### Task goal
Go to the line in the data below that contains "2025. Вечерняя сессия". Write it out exactly, along with every later line through the last, and nothing else.
*** Supplied records ***
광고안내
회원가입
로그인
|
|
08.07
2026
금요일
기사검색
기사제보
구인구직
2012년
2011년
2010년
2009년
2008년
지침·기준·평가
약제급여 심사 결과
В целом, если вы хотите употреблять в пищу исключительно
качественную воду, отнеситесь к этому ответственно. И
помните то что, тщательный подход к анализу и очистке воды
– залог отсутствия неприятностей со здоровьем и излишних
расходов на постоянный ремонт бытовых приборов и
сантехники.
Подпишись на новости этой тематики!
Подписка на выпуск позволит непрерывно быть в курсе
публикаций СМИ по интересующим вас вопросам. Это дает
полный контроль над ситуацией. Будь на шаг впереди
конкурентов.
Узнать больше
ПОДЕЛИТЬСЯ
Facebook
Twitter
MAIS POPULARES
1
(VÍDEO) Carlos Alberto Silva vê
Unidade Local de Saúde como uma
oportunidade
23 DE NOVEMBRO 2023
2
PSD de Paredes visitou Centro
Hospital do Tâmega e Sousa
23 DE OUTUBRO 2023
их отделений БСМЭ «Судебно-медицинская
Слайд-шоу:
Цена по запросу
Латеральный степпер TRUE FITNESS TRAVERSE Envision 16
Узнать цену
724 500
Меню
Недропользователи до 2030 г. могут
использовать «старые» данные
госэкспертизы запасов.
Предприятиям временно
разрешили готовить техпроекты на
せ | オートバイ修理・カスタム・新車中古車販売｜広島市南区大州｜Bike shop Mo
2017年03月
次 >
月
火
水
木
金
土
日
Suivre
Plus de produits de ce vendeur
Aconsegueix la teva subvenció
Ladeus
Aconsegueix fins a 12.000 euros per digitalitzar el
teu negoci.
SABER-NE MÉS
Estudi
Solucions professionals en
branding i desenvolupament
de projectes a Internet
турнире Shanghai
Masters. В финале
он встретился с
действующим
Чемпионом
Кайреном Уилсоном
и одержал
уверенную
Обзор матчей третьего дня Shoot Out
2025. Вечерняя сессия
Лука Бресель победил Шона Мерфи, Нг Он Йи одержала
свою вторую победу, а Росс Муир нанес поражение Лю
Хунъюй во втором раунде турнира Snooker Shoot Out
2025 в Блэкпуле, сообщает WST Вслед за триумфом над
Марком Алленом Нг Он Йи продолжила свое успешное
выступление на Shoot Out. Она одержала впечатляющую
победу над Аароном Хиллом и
***
### Answer to the exercise
2025. Вечерняя сессия
Лука Бресель победил Шона Мерфи, Нг Он Йи одержала
свою вторую победу, а Росс Муир нанес поражение Лю
Хунъюй во втором раунде турнира Snooker Shoot Out
2025 в Блэкпуле, сообщает WST Вслед за триумфом над
Марком Алленом Нг Он Йи продолжила свое успешное
выступление на Shoot Out. Она одержала впечатляющую
победу над Аароном Хиллом и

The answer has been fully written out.